Asbury Journal, published by Asbury Theological Seminary in Wilmore, Kentucky, devoted an issue to teaching and learning practices that can be helpful to Christians teaching in an interreligious context.3 In that issue, professors shared the most meaningful practices that shaped their own teaching. Those salient experiences can provide tools to a teacher who is learning about other religions and respectfully engage students of other religions in one’s classes.

Travel offers another venue for linking mission and interreligious dialogue. As my husband and I hiked the Anna Purna Trail in Nepal in 2002, we met Westerners taking up the challenge of trekking and seeking knowledge of nature. Our Hindu guide Rishi had questions about Christianity. He shared with us his own Hindu practices and beliefs. We even met a Tibetan Lama who told us miraculous tales of sustenance on the trail given by his prayers and the prayer beads he offered to others.
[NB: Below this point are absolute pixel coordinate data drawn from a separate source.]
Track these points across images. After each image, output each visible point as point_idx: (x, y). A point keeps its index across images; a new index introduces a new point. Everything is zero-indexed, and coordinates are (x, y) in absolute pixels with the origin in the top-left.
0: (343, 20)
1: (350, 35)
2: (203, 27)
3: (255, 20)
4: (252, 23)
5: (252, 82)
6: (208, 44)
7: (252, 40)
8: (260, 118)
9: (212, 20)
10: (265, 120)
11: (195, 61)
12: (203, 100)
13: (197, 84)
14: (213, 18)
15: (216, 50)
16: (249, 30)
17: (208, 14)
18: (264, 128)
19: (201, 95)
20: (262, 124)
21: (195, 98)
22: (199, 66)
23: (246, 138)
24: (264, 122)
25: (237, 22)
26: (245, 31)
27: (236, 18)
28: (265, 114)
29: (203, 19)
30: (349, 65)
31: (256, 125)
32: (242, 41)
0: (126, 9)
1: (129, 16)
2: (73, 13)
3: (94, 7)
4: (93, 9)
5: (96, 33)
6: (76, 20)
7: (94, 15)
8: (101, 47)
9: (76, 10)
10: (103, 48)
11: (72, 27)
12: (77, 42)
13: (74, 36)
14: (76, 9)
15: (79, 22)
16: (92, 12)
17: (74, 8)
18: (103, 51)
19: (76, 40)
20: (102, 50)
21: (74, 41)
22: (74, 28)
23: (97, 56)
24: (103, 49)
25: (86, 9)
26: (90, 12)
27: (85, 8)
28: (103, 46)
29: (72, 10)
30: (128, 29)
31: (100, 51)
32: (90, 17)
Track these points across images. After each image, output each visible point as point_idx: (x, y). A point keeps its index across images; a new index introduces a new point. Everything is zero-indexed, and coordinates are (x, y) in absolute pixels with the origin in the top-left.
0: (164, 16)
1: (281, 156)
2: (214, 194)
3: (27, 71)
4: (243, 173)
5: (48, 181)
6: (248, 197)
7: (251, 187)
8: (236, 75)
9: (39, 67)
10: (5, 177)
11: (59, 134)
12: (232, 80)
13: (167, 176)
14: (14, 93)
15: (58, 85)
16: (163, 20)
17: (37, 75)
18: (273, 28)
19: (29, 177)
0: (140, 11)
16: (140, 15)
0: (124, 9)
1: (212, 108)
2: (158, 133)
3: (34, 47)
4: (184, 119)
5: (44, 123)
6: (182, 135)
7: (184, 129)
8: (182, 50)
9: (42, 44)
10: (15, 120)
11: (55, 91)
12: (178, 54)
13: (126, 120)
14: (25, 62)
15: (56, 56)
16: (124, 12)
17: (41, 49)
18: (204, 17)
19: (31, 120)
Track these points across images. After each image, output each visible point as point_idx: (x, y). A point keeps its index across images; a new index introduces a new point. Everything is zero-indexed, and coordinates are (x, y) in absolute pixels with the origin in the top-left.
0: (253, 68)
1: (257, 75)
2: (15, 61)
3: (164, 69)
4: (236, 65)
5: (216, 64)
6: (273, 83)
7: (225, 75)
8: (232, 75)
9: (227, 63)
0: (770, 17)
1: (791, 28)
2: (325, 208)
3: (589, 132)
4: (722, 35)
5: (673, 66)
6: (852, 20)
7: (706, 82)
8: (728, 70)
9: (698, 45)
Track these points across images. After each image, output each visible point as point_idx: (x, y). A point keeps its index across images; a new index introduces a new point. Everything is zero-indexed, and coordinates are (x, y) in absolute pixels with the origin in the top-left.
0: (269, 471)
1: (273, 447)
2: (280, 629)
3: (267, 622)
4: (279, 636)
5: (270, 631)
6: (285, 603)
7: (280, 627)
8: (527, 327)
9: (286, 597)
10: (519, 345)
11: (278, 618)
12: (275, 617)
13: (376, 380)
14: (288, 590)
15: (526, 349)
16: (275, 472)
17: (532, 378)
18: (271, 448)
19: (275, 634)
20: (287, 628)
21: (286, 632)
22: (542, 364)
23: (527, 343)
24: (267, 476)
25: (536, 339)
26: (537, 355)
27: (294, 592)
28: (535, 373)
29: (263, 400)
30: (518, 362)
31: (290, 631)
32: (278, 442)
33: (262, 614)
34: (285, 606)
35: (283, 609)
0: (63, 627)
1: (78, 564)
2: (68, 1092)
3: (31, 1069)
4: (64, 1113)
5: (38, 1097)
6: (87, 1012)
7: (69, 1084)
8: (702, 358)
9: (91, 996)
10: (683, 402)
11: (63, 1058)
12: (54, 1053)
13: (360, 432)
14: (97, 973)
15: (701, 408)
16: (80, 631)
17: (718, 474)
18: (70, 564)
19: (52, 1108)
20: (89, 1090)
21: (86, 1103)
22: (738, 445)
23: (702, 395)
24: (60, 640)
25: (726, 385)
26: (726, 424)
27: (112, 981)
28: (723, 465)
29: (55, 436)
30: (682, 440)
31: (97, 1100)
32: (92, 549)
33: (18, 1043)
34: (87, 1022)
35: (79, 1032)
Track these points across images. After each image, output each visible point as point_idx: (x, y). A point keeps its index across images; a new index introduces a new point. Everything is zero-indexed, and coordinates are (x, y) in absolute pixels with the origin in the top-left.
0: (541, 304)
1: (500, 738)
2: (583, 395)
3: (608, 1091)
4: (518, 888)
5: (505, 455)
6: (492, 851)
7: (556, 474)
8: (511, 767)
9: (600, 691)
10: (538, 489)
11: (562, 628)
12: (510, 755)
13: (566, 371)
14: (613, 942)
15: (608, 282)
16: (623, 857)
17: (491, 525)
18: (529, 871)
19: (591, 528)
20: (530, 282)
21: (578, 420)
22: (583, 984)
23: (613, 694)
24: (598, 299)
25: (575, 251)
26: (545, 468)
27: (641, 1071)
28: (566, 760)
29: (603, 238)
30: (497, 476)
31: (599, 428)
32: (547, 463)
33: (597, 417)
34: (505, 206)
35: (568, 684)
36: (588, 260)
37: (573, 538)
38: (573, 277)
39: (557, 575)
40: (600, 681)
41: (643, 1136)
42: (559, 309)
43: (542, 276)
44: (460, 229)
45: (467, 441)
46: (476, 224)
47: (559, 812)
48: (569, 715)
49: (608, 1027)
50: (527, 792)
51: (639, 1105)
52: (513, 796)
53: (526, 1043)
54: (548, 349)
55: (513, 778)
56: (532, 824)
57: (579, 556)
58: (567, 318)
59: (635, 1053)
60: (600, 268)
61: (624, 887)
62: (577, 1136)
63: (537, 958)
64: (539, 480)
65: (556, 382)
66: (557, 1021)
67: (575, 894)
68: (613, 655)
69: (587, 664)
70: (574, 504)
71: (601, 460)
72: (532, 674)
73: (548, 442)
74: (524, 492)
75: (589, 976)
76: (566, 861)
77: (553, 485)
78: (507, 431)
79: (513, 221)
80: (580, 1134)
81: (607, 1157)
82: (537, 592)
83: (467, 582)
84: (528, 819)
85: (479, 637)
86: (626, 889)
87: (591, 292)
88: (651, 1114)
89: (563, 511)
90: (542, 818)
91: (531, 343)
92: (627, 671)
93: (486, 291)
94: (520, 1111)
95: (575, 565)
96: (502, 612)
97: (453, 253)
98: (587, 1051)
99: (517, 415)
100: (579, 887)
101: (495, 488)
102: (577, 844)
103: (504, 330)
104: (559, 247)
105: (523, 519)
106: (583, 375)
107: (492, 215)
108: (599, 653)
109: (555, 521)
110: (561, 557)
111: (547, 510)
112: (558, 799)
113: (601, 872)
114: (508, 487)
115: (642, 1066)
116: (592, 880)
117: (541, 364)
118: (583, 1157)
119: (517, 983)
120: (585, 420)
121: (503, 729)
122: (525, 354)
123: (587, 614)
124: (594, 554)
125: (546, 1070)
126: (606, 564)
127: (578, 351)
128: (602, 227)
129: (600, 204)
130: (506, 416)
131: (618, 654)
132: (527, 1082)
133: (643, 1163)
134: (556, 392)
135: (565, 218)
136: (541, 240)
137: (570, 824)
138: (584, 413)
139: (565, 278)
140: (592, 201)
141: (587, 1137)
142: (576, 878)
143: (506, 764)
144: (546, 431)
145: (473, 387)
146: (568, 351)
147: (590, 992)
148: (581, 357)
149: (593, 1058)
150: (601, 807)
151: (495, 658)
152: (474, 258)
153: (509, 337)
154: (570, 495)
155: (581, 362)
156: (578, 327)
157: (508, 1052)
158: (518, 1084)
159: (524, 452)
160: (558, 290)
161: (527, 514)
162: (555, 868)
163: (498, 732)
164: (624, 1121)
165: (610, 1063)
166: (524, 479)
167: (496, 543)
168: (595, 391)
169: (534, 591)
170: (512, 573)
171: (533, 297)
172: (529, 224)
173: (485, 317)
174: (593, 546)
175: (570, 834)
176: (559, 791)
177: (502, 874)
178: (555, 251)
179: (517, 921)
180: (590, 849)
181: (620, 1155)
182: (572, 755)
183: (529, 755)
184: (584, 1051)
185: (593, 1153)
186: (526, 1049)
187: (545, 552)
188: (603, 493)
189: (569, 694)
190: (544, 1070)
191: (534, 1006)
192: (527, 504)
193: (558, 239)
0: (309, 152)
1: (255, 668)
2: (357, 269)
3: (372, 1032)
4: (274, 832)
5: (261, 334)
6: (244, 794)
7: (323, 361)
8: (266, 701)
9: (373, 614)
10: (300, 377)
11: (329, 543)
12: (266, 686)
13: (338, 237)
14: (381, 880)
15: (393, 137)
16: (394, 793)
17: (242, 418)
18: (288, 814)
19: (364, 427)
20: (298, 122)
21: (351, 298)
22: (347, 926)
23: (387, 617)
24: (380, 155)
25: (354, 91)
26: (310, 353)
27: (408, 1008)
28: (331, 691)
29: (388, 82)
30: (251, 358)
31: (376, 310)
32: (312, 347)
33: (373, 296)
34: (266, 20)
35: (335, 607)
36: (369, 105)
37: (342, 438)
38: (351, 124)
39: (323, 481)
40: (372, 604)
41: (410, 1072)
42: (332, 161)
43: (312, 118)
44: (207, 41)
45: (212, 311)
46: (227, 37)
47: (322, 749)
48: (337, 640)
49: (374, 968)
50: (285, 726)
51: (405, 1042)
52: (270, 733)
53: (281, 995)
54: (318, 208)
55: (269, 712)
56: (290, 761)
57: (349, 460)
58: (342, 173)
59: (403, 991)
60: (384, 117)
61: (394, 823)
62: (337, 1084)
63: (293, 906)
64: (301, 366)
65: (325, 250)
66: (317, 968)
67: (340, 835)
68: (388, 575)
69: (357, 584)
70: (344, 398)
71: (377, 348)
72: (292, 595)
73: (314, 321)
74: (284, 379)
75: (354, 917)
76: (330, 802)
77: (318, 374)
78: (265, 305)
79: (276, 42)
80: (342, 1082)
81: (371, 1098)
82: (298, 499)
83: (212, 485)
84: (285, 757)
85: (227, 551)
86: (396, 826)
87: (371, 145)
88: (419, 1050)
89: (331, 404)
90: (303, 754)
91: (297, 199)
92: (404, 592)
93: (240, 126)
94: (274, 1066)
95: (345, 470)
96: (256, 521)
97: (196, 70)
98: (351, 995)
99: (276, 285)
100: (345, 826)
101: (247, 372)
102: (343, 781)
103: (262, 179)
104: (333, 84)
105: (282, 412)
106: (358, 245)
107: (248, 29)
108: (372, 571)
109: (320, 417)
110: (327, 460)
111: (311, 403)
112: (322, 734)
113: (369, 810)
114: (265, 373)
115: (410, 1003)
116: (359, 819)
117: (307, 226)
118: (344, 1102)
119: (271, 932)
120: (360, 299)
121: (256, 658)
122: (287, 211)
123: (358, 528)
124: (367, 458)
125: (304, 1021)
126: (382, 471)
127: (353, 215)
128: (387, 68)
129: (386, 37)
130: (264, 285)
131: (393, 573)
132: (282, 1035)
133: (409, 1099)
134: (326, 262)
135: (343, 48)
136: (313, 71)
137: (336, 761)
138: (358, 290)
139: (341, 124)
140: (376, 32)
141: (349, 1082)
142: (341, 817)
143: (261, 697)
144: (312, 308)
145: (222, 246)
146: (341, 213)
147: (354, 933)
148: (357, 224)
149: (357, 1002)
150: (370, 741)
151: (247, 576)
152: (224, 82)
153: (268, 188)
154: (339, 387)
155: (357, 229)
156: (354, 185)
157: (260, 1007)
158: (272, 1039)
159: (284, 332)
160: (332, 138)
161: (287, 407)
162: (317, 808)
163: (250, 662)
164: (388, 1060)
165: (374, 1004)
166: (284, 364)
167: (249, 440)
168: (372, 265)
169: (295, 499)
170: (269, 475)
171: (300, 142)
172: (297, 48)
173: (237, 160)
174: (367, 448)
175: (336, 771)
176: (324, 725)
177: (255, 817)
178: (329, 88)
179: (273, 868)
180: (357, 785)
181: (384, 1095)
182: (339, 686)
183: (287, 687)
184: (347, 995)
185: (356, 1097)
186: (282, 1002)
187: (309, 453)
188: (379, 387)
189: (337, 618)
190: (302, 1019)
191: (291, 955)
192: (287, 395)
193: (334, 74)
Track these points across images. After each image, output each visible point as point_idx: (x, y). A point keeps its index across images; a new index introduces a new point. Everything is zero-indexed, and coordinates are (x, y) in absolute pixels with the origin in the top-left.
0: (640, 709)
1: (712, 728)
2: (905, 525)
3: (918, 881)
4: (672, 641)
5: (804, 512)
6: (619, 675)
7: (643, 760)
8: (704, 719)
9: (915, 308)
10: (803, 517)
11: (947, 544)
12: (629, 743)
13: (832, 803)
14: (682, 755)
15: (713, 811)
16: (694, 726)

New ways of practicing Christian mission and interreligious dialogue make this an exciting time to do both. Formal interreligious dialogue presents opportunities for deepening theological understandings of different religions. “Giftive” mission and informal theological conversations can expand interreligious engagement. Experiences of interreligious engagement through building friendships, teaching and learning in the classroom, and travel have enriched my own life as a scholar and a Christian.

ENDNOTES

1Frances S. Adeney, Graceful Evangelism: Christian Witness in a Complex World (Grand Rapids: Baker Academic, 2010).

2Terry C. Muck and Frances S. Adeney, Christianity Encountering World Religions: The Practice of Mission in the Twenty-First Century (Grand Rapids: Baker Academic, 2009).